[Page-level text extractions]
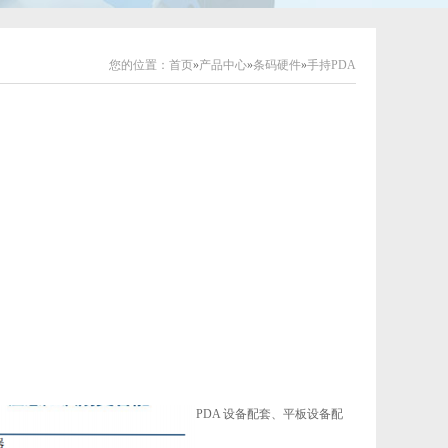
您的位置：
首页
»
产品中心
»
条码硬件
»
手持PDA
PDA 设备配套、平板设备配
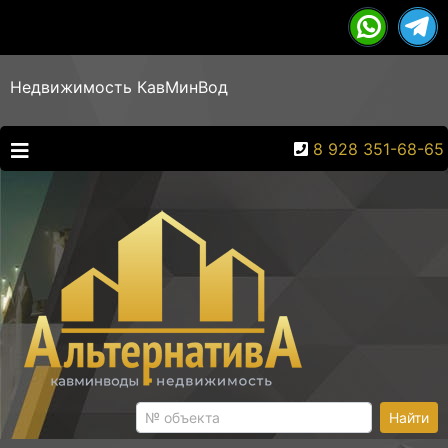
Недвижимость КавМинВод
8 928 351-68-65
Найти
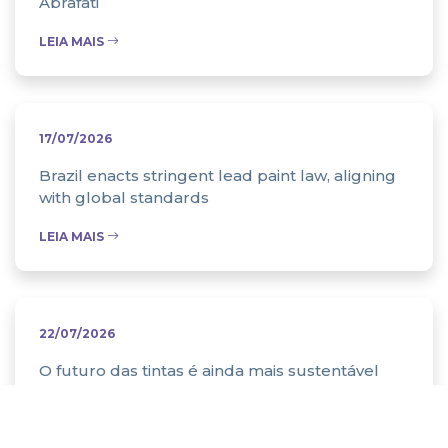
Abrafati
LEIA MAIS
17/07/2026
Brazil enacts stringent lead paint law, aligning
with global standards
LEIA MAIS
22/07/2026
O futuro das tintas é ainda mais sustentável
LEIA MAIS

# [WHAT TO WORK ON]
Without the pictures, restate each entry exactly.

# [RESULT]
您的位置：
首页
»
产品中心
»
条码硬件
»
手持PDA
PDA 设备配套、平板设备配
Недвижимость КавМинВод
8 928 351-68-65
Найти
Abrafati
LEIA MAIS
17/07/2026
Brazil enacts stringent lead paint law, aligning
with global standards
LEIA MAIS
22/07/2026
O futuro das tintas é ainda mais sustentável
LEIA MAIS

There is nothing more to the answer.